Production and sales of new energy cars significantly accelerated last year in China. The country's output of new energy vehicles quadrupled to 379,000, while the number sold more than tripled year-on-year to 331,100 in 2015, thanks to favorable policies and big subsidies to encourage their use, according to the Ministry of Industry and Information Technology.
New energy cars accounted for less than 2 percent of China's total vehicle sales of a record 24.6 million units sold last year. This remarkable growth momentum has given rise to confidence that China, the world's largest car market, may also become the world's greenest one.
However, while recognizing the huge impetus that government subsidies have created for the accelerated development of green cars, Chinese policymakers have also noticed that some enterprises are merely making the most of the subsides and favorable policies instead of making real technological breakthroughs.

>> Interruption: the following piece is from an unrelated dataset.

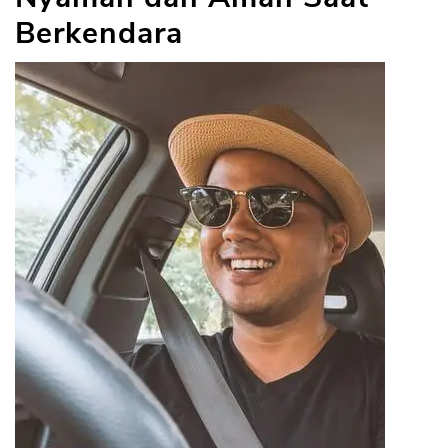
Berkendara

To end the dependence on subsidies, the government has announced its plan to cut such subsidies by 20 percent between 2017 and 2018 from 2016 levels, and by 40 percent between 2019 and 2020.
And the Finance Ministry plans to conduct special checks on the use of the subsidies and has vowed to severely punish those involved in subsidy-related fraud.
On the one hand, the government has heeded the bitter lessons from the rapid growth of the photovoltaic industry in China on the back of hefty subsidies and the huge losses the sector suffered as a result of oversupply. On the other hand, domestic producers' heavy dependence on subsidies also calls for early actions to reduce government aid for those focusing on low-technology cars.
If China's green car producers are to survive market competition, they must focus on making technological breakthroughs to sharpen the competitive edge of their cars. And the government has an obligation to ensure the subsidies go to these enterprises to make a better use of public funds.
Last year's boom in green cars has only made this task more urgent than ever.